[Work order]
Any picture must be dropped, but each line of the data should be duplicated exactly.

[Materials provided]
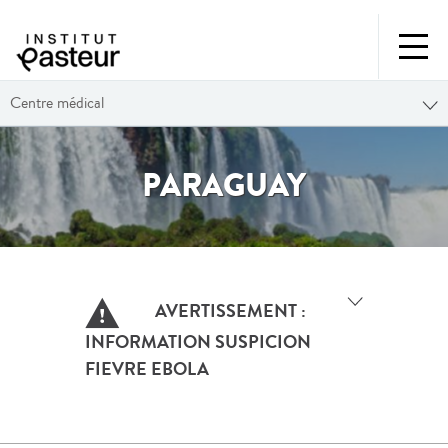
Centre médical
PARAGUAY
AVERTISSEMENT :
INFORMATION SUSPICION
FIEVRE EBOLA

[Exercise output]
Centre médical
PARAGUAY
AVERTISSEMENT :
INFORMATION SUSPICION
FIEVRE EBOLA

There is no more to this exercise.